Suppose, however, that the editor invites you to revise-and-resubmit your manuscript. Then it is your job to surmount the reviewers’ concerns and change for the better their assessment of your work. Different reviewers may push you in different directions (“cut section 3” vs. “elaborate section 3”), but editors will sometimes offer guidance for how to reconcile conflicting advice. Otherwise, you are on your own. Whatever the recommendations, it is important to make (or at least to appear to make) a “good faith effort” in your revisions. If you think that the reviewers were complete idiots, kindly keep that opinion to yourself. Calm yourself down, let your indignation subside, and see if there isn’t a way to be responsive even to foolish comments. If some of their suggestions are unreasonable or infeasible, explain to the editor why you will not, or cannot, follow their advice, in as respectful a manner as you can manage. If possible, ensure that your response mixes some compliance with your defiance. In other words, pick your battles and avoid playing chicken games with reviewers.

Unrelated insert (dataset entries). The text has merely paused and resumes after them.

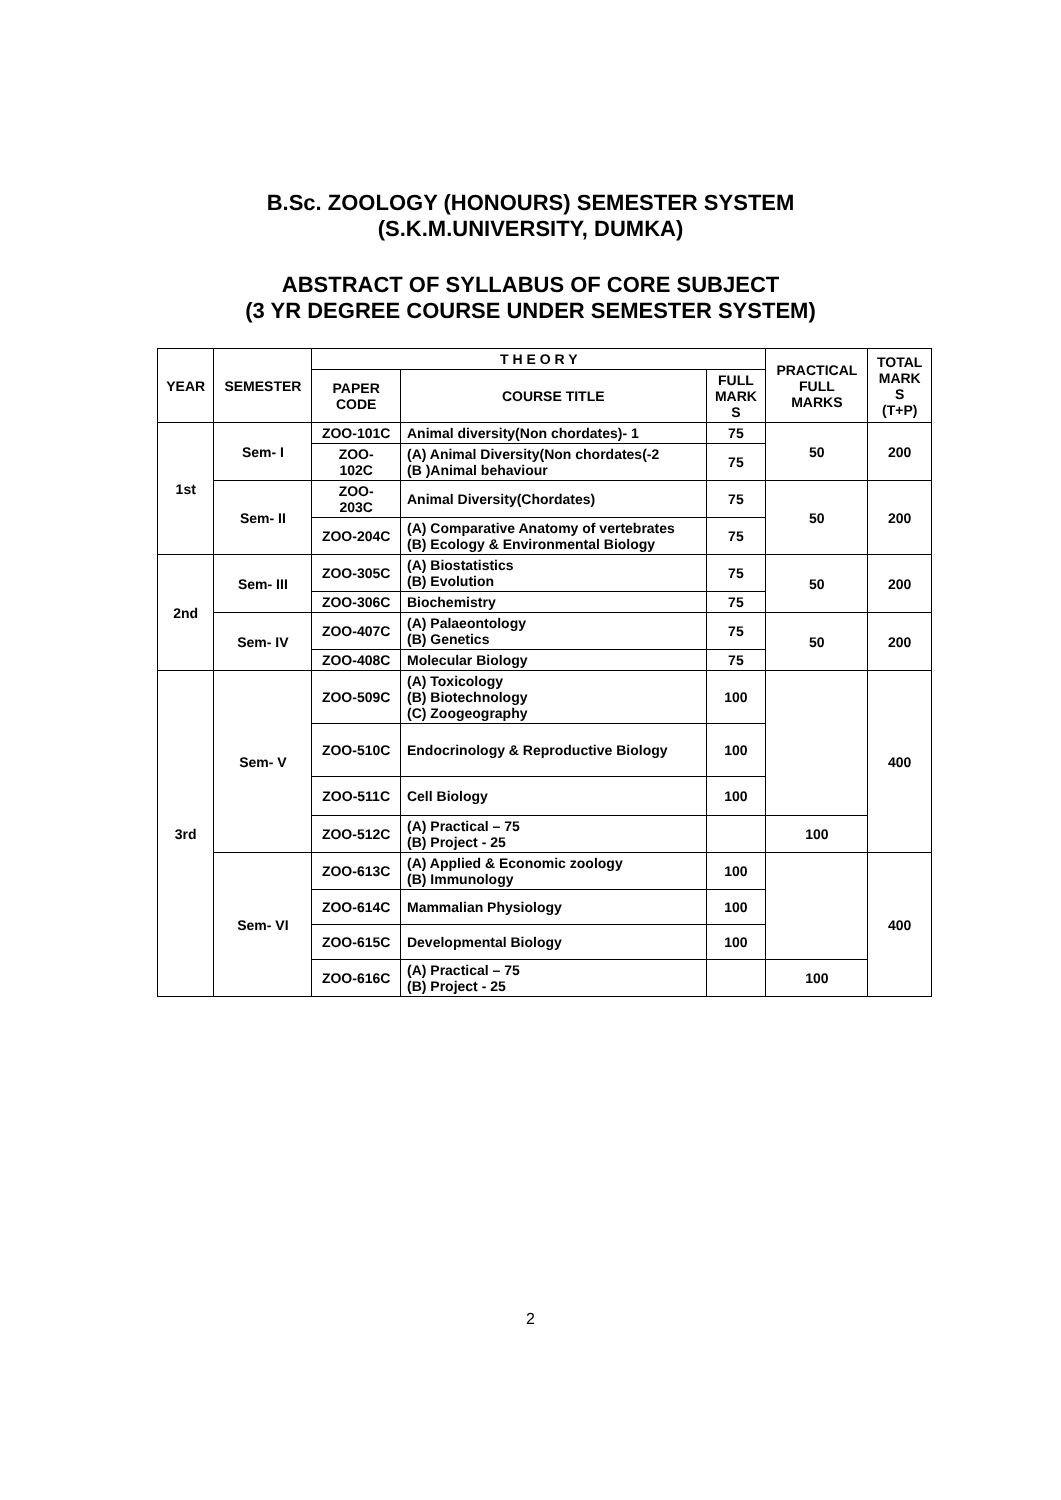B.Sc. ZOOLOGY (HONOURS) SEMESTER SYSTEM
(S.K.M.UNIVERSITY, DUMKA)
ABSTRACT OF SYLLABUS OF CORE SUBJECT
(3 YR DEGREE COURSE UNDER SEMESTER SYSTEM)
| YEAR | SEMESTER | T H E O R Y | | | PRACTICAL FULL MARKS | TOTAL MARK S (T+P) |
| --- | --- | --- | --- | --- | --- | --- |
| | | PAPER CODE | COURSE TITLE | FULL MARK S | | |
| 1st | Sem- I | ZOO-101C | Animal diversity(Non chordates)- 1 | 75 | 50 | 200 |
| | | ZOO- 102C | (A) Animal Diversity(Non chordates(-2 (B )Animal behaviour | 75 | | |
| | Sem- II | ZOO- 203C | Animal Diversity(Chordates) | 75 | 50 | 200 |
| | | ZOO-204C | (A) Comparative Anatomy of vertebrates (B) Ecology & Environmental Biology | 75 | | |
| 2nd | Sem- III | ZOO-305C | (A) Biostatistics (B) Evolution | 75 | 50 | 200 |
| | | ZOO-306C | Biochemistry | 75 | | |
| | Sem- IV | ZOO-407C | (A) Palaeontology (B) Genetics | 75 | 50 | 200 |
| | | ZOO-408C | Molecular Biology | 75 | | |
| 3rd | Sem- V | ZOO-509C | (A) Toxicology (B) Biotechnology (C) Zoogeography | 100 | | 400 |
| | | ZOO-510C | Endocrinology & Reproductive Biology | 100 | | |
| | | ZOO-511C | Cell Biology | 100 | | |
| | | ZOO-512C | (A) Practical – 75 (B) Project - 25 | | 100 | |
| | Sem- VI | ZOO-613C | (A) Applied & Economic zoology (B) Immunology | 100 | | 400 |
| | | ZOO-614C | Mammalian Physiology | 100 | | |
| | | ZOO-615C | Developmental Biology | 100 | | |
| | | ZOO-616C | (A) Practical – 75 (B) Project - 25 | | 100 | |
2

Once your revisions have satisfied the reviewers and the editor, and your manuscript is accepted for publication, your writing is back in your hands. Take another break, then look at your prose again. It won’t be perfect, but is it now good enough? If yes, then the time has arrived to send it off to the publisher and be done with it. On rare occasions (like the second edition of a book), you may have the opportunity to revise something you wrote years ago. But mostly, publications simply age in place. And if we wish to revise our thinking on some topic, we will use a fresh piece of writing to make a new or updated statement, rather than fiddling with old prose. Most people prefer not to recant in public or otherwise explicitly criticize their earlier formulations, but if you have really changed your mind about something, or possess a very different perspective, then it is best to be up front about it. There is no shame in admitting you’ve learned something and have revised your thinking.
And now, because I have revised this paper several times, received the advice of a friendly reader, and followed my own advice about the importance of pauses, I declare it “good enough.” Done.